Tuesday 12 March 2013

How clients are de-skilling the UK advertising industry – Guardian

An article on the Guardian website today addresses a topic that's probably familiar to many of our readers – advertising agencies losing skilled, experienced staff due to financial pressures.
I met up with a former boss of mine recently, from back in the day when I first started working in advertising. He was suggesting to me that clients (meaning marketing people) are now "getting the agencies they deserve". And not in a good way. 
His thesis was that marketing organisations have spent the last decade squeezing creative agency fee income and margins, a trend accelerated by the rise in influence of procurement departments in such negotiations. This had achieved an undesirable and unwanted outcome; over time agencies had become de-skilled, and consequently less useful.

The article, by Shaun Varga (Chairman & Creative Director of business development consultancy Ingenuity), suggests that at least part of the problem may be down to how agencies have sold themselves, and charged for their services:
How did this happen? 
It happened because agencies failed to convince clients of their true worth, and thus lost the opportunity to charge accordingly.
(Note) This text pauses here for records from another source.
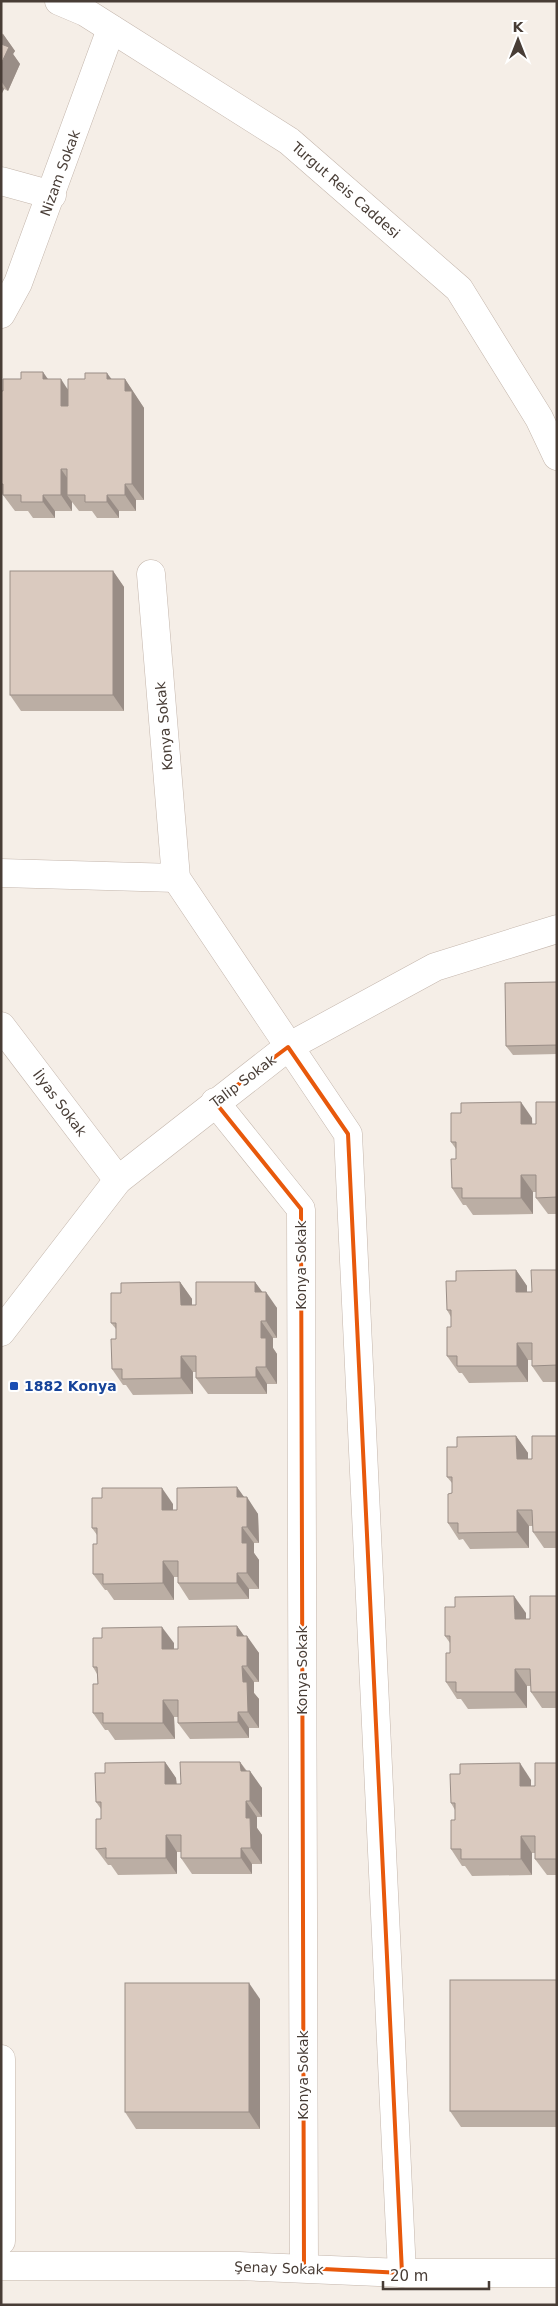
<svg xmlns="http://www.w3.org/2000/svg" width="558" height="2306" font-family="'DejaVu Sans',sans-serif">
<rect width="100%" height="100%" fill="#f5eee7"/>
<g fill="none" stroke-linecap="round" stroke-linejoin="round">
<!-- minor casing -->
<g stroke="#c4b6ac" stroke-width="29">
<g id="minor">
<polyline points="1,181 52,195"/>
<polyline points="1,314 18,283 111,29"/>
<polyline points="151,574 176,878 348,1134 402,2273"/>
<polyline points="1,873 176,878"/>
<polyline points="1,1026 118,1180"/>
<polyline points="215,1102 301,1209 304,2268"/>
<polyline points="1,1332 118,1180 288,1047 435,967 557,929"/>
<polyline points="1,2059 1,2241"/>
<polyline points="1,2266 239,2266 402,2273 557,2273"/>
</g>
</g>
<!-- tertiary casing -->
<g stroke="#c4b6ac" stroke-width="29">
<polyline id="tertiary" points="59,1 85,12 289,141 459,289 539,418 557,456"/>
</g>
<!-- minor -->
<use href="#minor" stroke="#fff" stroke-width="28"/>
<!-- tertiary -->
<use href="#tertiary" stroke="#fff" stroke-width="28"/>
</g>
<!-- wall -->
<g fill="#bbaea4">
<polygon points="1,33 3,34 15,51 13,54 20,64 8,91 4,89 1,95"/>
<polygon points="48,379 68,389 112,379 125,379 136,396 144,408 144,500 136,500 136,511 119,511 119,518 97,518 92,511 79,511 72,502 72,511 55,511 55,518 33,518 28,511 15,511 3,495 1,491 1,391"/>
<polygon points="113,571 124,587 124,711 21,711 10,695"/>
<polygon points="557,982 557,1054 513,1055 506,1046"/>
<polygon points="557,1102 557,1214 548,1214 536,1198 536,1192 533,1192 533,1214 473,1215 466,1205 463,1205 452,1188 456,1159 456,1149 451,1142 532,1118 532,1124 536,1124"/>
<polygon points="516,1270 527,1286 527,1292 532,1292 557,1270 557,1382 543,1382 532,1366 532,1360 528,1360 528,1382 469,1383 462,1373 459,1373 447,1356 451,1327 451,1317 447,1310 456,1281"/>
<polygon points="180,1282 192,1299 192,1305 196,1305 255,1282 262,1292 277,1308 277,1338 273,1338 273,1348 277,1354 277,1384 267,1384 267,1394 208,1394 196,1378 196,1372 193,1372 193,1394 133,1395 126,1385 123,1385 112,1369 116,1339 116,1329 111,1323 121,1293"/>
<polygon points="516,1436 528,1453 528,1459 532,1459 557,1436 557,1548 544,1548 533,1532 533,1526 529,1526 529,1548 470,1549 463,1539 459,1540 448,1523 452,1493 452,1483 447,1477 457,1447"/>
<polygon points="244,1497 258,1514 259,1543 254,1543 254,1553 259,1560 259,1589 249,1589 249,1599 189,1600 178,1583 178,1577 174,1577 174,1600 114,1600 107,1590 105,1590 93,1574 97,1544 97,1535 92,1528 173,1504 173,1510 177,1510"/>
<polygon points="557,1596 557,1708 542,1708 531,1692 531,1686 527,1686 527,1708 468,1709 461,1699 457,1699 446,1682 450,1653 450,1643 445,1636 526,1613 526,1619 530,1619"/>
<polygon points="237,1626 244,1636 259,1653 259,1682 254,1682 254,1693 259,1699 259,1728 249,1728 249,1738 190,1739 178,1723 178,1717 174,1717 175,1739 115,1740 108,1730 105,1730 93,1713 98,1684 97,1674 93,1667 174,1643 174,1649 178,1649"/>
<polygon points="165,1762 176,1778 177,1784 181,1784 240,1762 247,1771 262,1788 262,1817 257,1817 257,1828 262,1835 262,1864 252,1864 252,1874 192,1874 181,1858 181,1852 177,1852 177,1874 118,1875 111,1865 108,1865 96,1849 101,1819 101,1809 96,1802 105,1773"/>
<polygon points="557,1763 557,1875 547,1875 535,1859 535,1853 532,1853 532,1875 472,1876 465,1866 462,1866 451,1849 455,1820 455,1810 451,1803 531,1780 531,1786 535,1786"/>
<polygon points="557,1980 557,2127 461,2127 450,2111"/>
<polygon points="260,1999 260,2129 136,2129 125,2112"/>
</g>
<!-- shaded-wall -->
<g fill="#998d86">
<polygon points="3,34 15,51 13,54 20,64 8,91 1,81 1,39"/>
<polygon points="1,85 4,89 1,95"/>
<polygon points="43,372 55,389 43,379"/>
<polygon points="107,373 119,389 107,379"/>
<polygon points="61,379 72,396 72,422 61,406"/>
<polygon points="125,379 144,408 144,500 132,484 125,391"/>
<polygon points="61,469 72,485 67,495 72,502 72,511 61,495"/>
<polygon points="125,484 136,500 136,511 125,495"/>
<polygon points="43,495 55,511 55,518 43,502"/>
<polygon points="107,495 119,511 119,518 107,502"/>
<polygon points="113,571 124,587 124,711 113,695"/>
<polygon points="521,1102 532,1118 533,1141 521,1124"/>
<polygon points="521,1175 533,1192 533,1214 521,1198"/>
<polygon points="516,1270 527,1286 527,1309 516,1292"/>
<polygon points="180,1282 192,1299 192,1321 181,1305"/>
<polygon points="255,1282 266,1297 266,1292 277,1308 277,1338 266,1321 255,1292"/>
<polygon points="261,1321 273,1338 273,1348 277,1354 277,1384 266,1367 261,1338"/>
<polygon points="517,1343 528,1360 528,1382 517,1366"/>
<polygon points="181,1356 193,1372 193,1394 181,1378"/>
<polygon points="256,1367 267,1384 267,1394 256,1377"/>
<polygon points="516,1436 528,1453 528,1475 517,1459"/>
<polygon points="237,1487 247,1501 247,1497 258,1514 259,1543 247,1527 237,1497"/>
<polygon points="162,1488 173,1504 173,1527 162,1510"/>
<polygon points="517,1510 529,1526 529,1548 517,1532"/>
<polygon points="242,1527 254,1543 254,1553 259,1560 259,1589 247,1573 242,1543"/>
<polygon points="163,1561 174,1577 174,1600 163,1583"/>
<polygon points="237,1573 249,1589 249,1599 237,1583"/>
<polygon points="514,1596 526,1613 526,1635 515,1619"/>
<polygon points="237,1626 247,1640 247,1636 259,1653 259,1682 247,1666 237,1636"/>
<polygon points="162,1627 174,1643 174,1666 162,1649"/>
<polygon points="242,1666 254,1682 254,1693 259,1699 259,1728 248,1712 243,1682"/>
<polygon points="515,1669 527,1686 527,1708 515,1692"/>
<polygon points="163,1700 174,1717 175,1739 163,1723"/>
<polygon points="238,1712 249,1728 249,1738 238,1722"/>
<polygon points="165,1762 176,1778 177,1801 165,1784"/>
<polygon points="240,1762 250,1777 250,1771 262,1788 262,1817 250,1801 241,1771"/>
<polygon points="520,1763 531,1780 531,1802 520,1786"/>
<polygon points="246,1801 257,1817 257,1828 262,1835 262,1864 251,1848 246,1818"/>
<polygon points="166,1835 177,1852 177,1874 166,1858"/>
<polygon points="521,1836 532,1853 532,1875 521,1859"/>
<polygon points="241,1848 252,1864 252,1874 241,1858"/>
<polygon points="249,1983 260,1999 260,2129 249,2112"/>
</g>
<!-- building -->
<g fill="#dacabf" stroke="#998d86">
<polygon points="1,44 9,47 1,64"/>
<polygon points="21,372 43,372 43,379 61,379 61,406 68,406 68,379 85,379 85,373 107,373 107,379 125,379 125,391 132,391 132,484 125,484 125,495 107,495 107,502 85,502 85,495 67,495 67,469 61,469 61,495 43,495 43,502 21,502 21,495 3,495 3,484 1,484 1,391 3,391 3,379 21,379"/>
<rect x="10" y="571" width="103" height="124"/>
<polygon points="557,982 557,1045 506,1046 505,983"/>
<polygon points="521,1102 521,1124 536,1124 536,1102 557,1102 557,1197 536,1198 536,1175 521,1175 521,1198 462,1198 462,1188 452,1188 451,1159 456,1159 456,1142 451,1142 451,1113 461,1113 461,1103"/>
<polygon points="516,1270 516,1292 532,1292 531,1270 557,1270 557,1365 532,1366 532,1343 517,1343 517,1366 457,1366 457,1356 447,1356 447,1327 451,1327 451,1310 447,1310 446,1281 456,1281 456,1271"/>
<polygon points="180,1282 181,1305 196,1305 196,1282 255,1282 255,1292 266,1292 266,1321 261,1321 261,1338 266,1338 266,1367 256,1367 256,1377 196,1378 196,1356 181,1356 181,1378 122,1379 122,1369 112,1369 111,1339 116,1339 116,1323 111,1323 111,1293 121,1293 121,1283"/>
<polygon points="516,1436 517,1459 532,1459 532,1436 557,1436 557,1532 533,1532 532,1510 517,1510 517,1532 458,1533 458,1523 448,1523 448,1494 452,1493 452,1477 447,1477 447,1447 457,1447 457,1437"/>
<polygon points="237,1487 237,1497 247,1497 247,1527 242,1527 242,1543 247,1543 247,1573 237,1573 237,1583 178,1583 178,1561 163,1561 163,1583 103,1584 103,1574 93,1574 93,1544 97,1544 97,1528 92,1528 92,1498 102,1498 102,1488 162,1488 162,1510 177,1510 177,1488"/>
<polygon points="514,1596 515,1619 530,1619 530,1596 557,1596 557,1692 531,1692 530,1669 515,1669 515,1692 456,1692 456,1682 446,1682 446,1653 450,1653 450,1636 445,1636 445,1607 455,1607 455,1597"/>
<polygon points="237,1626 237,1636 247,1636 247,1666 242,1666 243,1682 247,1682 248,1712 238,1712 238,1722 178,1723 178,1700 163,1700 163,1723 103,1723 103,1713 93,1713 93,1684 98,1684 97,1667 93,1667 93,1638 102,1638 102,1628 162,1627 162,1649 178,1649 178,1627"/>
<polygon points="165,1762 165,1784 181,1784 180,1762 240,1762 241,1771 250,1771 250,1801 246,1801 246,1818 250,1818 251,1848 241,1848 241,1858 181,1858 181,1835 166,1835 166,1858 106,1858 106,1848 96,1849 96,1819 101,1819 101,1802 96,1802 95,1773 105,1773 105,1763"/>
<polygon points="520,1763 520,1786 535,1786 535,1763 557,1763 557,1859 535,1859 535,1836 521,1836 521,1859 461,1859 461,1849 451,1849 451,1820 455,1820 455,1803 451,1803 450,1774 460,1774 460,1764"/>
<rect x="450" y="1980" width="107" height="131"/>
<rect x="125" y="1983" width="124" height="129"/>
</g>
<!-- marked area -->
<path fill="none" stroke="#e8590c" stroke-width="4" stroke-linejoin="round" d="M288,1047L348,1134L402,2273L304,2268L301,1209L215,1102Z"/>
<!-- markers -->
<rect fill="#1a4fb4" stroke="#fff" stroke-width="2" x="9" y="1381" width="10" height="10" rx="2.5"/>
<g text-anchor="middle" stroke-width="4" stroke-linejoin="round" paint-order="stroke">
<!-- street labels -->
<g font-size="14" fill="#483d36" stroke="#fff">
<text transform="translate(60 173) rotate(-70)" y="5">Nizam Sokak</text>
<text transform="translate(346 190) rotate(41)" y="5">Turgut Reis Caddesi</text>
<text transform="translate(164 726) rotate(-95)" y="5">Konya Sokak</text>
<text transform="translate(243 1081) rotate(-37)" y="5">Talip Sokak</text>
<text transform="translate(60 1103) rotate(53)" y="5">İlyas Sokak</text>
<text transform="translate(301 1265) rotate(-90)" y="5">Konya Sokak</text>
<text transform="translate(302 1670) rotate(-90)" y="5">Konya Sokak</text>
<text transform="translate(303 2075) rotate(-90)" y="5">Konya Sokak</text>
<text transform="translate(279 2268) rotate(2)" y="5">Şenay Sokak</text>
</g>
<!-- transit labels -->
<g font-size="14" font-weight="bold" fill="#164399" stroke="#fff" text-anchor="start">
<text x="24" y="1391">1882 Konya</text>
</g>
</g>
<!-- border -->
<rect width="558" height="2306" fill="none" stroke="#483d36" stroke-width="5"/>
<!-- north arrow -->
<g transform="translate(518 40)" stroke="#ffffff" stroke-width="4" paint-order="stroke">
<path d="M0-4L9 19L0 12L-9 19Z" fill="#483d36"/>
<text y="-8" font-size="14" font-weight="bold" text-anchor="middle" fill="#483d36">K</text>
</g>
<!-- scale -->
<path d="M383 2281v8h106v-8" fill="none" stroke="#483d36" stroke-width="2.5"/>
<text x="390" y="2281" font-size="15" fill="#483d36" stroke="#ffffff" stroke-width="4" paint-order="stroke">20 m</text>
</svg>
Agencies have historically been poor at charging for the "right" things. They used to mark up the areas where they do not add value, like production, and "throw in" the value they really do add – the creativity and thinking – seemingly for free. And they all used to charge pretty much the same mark up: 15%. That was always far easier than trying to figure out what "value" can actually be ascribed to the ultimate product, the creative idea. 
This model simply encouraged clients to believe that agency creative output was a commodity, a mere consumable, and not something with an intrinsic value. After all, it was the one line item that never appeared on the invoice.
Is he right? And if he is, what are the solutions? How do you charge for intangibles like creativity and experience?